Another useful skel abstraction has to do with switching the contents of a single Gio window. Often your application will have multiple "screens", "views", or "pages" of content that the user navigates between. The router.Page interface is designed to encapsulate that idea.

router.Page exposes two methods. One updates the state of the page by passing new state (usually read from the application bus), returning whether the page changed. The other lays out the page. That's it. Here's a simple app using a page. Note how simple the event loop has become.

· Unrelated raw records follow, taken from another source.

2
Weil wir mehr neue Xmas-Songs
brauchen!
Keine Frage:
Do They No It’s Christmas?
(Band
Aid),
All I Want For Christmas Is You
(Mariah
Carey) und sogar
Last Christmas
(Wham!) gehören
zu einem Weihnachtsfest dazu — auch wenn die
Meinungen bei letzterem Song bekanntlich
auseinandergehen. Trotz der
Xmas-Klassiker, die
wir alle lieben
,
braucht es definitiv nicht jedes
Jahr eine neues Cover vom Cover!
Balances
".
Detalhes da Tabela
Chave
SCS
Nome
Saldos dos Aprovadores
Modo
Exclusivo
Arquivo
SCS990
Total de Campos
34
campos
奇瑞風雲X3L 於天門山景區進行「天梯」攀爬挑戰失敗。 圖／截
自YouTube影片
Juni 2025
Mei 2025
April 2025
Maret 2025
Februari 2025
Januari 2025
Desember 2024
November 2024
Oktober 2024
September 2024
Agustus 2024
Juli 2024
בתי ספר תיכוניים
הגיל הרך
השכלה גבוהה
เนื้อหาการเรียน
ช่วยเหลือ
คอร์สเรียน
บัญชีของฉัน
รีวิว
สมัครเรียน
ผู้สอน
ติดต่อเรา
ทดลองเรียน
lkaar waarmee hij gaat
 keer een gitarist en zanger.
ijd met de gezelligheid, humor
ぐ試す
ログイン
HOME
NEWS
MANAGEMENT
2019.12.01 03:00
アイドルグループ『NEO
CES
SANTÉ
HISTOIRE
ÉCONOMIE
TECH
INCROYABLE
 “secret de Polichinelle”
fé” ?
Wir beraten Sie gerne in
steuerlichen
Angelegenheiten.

func loop(w *app.Window, conn scheduler.Connection) error {
	var ops op.Ops
	page := NewMyPage(conn)

	for {
		select {
		case event := <-w.Events():
			switch event := event.(type) {
			case system.DestroyEvent:
				return event.Err
			case system.FrameEvent:
				// Lay out the UI here
				gtx := layout.NewContext(&ops, event)
				page.Layout(gtx)
				event.Frame(&ops)
			}
		case update := <-conn.Output():
			// Handle any requests to modify the window that came over the bus.
			window.Update(w, update)
			// Check for application state updates and handle them.
			if page.Update(update) {
				w.Invalidate()
			}
		}
	}
}

// MessageEvent is an event indicating that a new message has
// been chosen.
type MessageEvent string

// MyPage is a simple router.Page that displays a message and
// has a button to request a new message.
type MyPage struct {
	*material.Theme
	message string
	btn     widget.Clickable
	scheduler.Connection
}

// NewMyPage constructs a simple page that displays a message.
func NewMyPage(conn scheduler.Connection) *MyPage {
	return &MyPage{
		Connection: conn,
		Theme:      material.NewTheme(gofont.Collection()),
		message:    "hello",
	}
}

// Update the page's state.
func (m *MyPage) Update(data interface{}) bool {
	// Check if the data is a type we care about.
	switch data := data.(type) {
	default:
		return false
	case MessageEvent:
		// Update our message.
		m.message = string(data)
	}
	return true
}

// Layout the page.
func (m *MyPage) Layout(gtx C) D {
	if m.btn.Clicked() {
		// Schedule some work. We'll get the results in the Update() method.
		m.ScheduleLocal(func() interface{} {
			return MessageEvent("It's " + time.Now().Format("15:04:05"))
		})
	}
	return layout.Flex{
		Axis:    layout.Vertical,
		Spacing: layout.SpaceAround,
	}.Layout(gtx,
		layout.Rigid(material.H1(m.Theme, m.message).Layout),
		layout.Rigid(material.Button(m.Theme, &m.btn, "New message").Layout),
	)
}

You can try this application with go run ./example/readme/singlepage/.

We also provide a router.Router that can display one of several router.Pages. It maintains history so that users can go "back", and it implements router.Page so that it can be used anywhere a page can be.

See ./example/page/ui.go for how to use the router. go run ./example to see a larger application leveraging all of the skel abstractions together.